It’s natural to wonder whether where you sit is the best place to build your business and serve your clients. No doubt the DOL rule has fueled the thought process for those who work in organizations that are managed to the least common denominator. Yet while many advisors cringe at the thought of even considering a move, others move past the anxiety phase far more quickly once they recognize that there really may be a “better way”.
With independence having become as legitimate an option as being an employee, advisors have the freedom to define how they really want to live their business lives. And an industry landscape that has expanded well-beyond most expectations provides many interesting options for those with an entrepreneurial mindset.
Advisors who are exploring the independent space often come to a point where they ask themselves, “What are the differences between the independent broker-dealer (IBD) and registered investment advisor (RIA) spaces?”
While both spaces offer a greater level of freedom and flexibility to build one’s business than one would have as a captive employee, there are some distinct differences that—depending on an advisor’s goals—would lead him to choose one over the other. There are also differences when an individual advisor looks to go independent than when a large team does. The latter will understandably have more leverage. For the purposes of this article, we'll look at the differences from an individual advisor's perspective. Here are five that stand out:
Transition money: IBDs offer transition money (upwards of 25 percent up front and in some cases as high as 125 percent) as incentives that RIA custodians don’t. And while an advisor can monetize by joining some national RIA firms, most are W-2 models where the advisors are not truly “independent” in the sense that they are an employee or partner at a larger firm.
Support: The IBD space offers more “cover” and support for a breakaway broker. For most brokers, the environment tends to feel more familiar and therefore less overwhelming than the move to the RIA space.
Equity And Future M&A potential: For the most part, sophisticated buyers and sellers don’t look to the IBD space to buy or sell.

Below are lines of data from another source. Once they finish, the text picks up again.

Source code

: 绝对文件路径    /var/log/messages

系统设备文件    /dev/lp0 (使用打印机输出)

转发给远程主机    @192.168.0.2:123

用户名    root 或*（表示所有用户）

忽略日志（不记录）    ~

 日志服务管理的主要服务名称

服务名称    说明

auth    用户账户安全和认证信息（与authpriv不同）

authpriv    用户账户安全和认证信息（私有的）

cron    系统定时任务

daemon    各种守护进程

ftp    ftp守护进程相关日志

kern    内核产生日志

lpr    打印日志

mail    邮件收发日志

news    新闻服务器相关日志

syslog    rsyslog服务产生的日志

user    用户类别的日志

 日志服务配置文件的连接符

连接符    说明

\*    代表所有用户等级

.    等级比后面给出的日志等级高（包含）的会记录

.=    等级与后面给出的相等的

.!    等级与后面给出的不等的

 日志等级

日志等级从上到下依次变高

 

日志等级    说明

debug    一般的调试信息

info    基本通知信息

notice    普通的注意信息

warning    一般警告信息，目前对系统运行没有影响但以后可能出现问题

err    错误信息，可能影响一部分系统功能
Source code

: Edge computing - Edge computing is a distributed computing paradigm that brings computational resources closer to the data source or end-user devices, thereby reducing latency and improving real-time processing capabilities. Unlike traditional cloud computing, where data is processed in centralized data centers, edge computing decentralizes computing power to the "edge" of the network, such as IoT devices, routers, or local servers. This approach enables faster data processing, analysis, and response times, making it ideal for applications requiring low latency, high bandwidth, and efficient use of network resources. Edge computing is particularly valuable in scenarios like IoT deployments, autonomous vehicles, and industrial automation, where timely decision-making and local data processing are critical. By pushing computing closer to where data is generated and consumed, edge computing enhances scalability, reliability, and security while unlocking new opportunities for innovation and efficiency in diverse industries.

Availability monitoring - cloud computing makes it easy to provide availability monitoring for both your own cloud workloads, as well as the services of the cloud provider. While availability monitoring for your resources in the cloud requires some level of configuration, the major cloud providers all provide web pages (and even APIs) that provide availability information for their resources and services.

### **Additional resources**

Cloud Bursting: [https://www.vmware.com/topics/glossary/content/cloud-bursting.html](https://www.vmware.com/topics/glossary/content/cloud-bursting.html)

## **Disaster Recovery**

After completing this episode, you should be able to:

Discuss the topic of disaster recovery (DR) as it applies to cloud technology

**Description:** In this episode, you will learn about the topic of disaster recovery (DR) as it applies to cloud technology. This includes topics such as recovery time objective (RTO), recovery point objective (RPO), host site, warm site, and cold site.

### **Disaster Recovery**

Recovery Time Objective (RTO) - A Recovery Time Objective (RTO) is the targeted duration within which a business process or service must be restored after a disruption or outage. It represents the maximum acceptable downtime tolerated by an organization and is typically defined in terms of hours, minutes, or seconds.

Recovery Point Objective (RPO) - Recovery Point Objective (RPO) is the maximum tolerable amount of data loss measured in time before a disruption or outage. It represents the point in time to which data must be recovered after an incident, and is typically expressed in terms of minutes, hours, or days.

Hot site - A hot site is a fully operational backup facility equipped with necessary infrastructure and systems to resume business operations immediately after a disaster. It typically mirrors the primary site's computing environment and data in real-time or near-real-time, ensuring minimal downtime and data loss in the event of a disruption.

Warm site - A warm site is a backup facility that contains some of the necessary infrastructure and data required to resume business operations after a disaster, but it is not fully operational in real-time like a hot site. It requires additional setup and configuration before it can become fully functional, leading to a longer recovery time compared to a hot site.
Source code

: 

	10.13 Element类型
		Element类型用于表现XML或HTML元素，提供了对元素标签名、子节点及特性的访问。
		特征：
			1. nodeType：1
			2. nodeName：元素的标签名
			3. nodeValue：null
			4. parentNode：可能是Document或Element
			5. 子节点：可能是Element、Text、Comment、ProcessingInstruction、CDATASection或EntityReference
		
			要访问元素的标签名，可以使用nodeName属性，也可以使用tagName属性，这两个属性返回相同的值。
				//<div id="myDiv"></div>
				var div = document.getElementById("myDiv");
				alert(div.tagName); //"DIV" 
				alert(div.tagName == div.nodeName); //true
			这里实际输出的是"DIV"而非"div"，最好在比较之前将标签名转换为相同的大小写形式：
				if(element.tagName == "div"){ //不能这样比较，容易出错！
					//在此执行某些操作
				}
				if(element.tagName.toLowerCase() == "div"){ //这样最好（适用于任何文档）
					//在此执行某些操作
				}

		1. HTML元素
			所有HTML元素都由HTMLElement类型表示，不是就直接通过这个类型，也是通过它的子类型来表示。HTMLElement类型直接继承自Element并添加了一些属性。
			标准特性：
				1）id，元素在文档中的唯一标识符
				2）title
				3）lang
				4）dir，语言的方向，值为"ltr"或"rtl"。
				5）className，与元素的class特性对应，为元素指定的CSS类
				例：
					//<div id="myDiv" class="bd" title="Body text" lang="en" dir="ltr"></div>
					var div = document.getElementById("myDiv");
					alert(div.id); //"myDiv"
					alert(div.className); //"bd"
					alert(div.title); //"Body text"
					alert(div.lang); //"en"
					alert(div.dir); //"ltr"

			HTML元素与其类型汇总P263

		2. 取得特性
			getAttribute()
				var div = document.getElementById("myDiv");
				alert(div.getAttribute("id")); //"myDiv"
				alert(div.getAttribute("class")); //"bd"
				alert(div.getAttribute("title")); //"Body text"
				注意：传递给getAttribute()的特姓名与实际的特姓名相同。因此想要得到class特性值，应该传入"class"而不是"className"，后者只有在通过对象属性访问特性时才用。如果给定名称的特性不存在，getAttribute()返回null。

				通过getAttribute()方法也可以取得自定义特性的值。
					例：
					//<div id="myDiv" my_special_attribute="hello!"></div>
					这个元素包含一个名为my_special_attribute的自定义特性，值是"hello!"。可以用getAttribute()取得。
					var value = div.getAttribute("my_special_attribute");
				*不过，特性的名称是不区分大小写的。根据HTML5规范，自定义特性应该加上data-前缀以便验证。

Typically they don’t want to be limited by the override the IBD takes or the restrictions it places on its advisors. Those would-be entrepreneurs who are looking to maximize enterprise value at day’s end often look to the less restrictive RIA environment. Either way, they will need to make sure that the underpinning of their business is solid and will allow for the greatest amount of optionality.
Can you expect equity and, if so, how much? That depends on your business and the size of the firm you are moving to. If you have $150 million in assets under management and the firm you are moving to has $400 million you most certainly can. If the firm you are joing has $3.5 billion, becoming an equity partner may depend on achieving certain goals.
Freedom and flexibility: Although the IBD space has fewer limitations than being an employee environment, entrepreneurial folks are likely to feel stymied by requirements to use the BD’s platform and technology. While an RIA is responsible for its own compliance, oversight and technology decisions, an advisor can build a more custom experience that best fits his specific business. As long as a firm remains in compliance with applicable regulations, it has free rein to service clients, market services (including social media) and maintain outside business activities as it sees fit.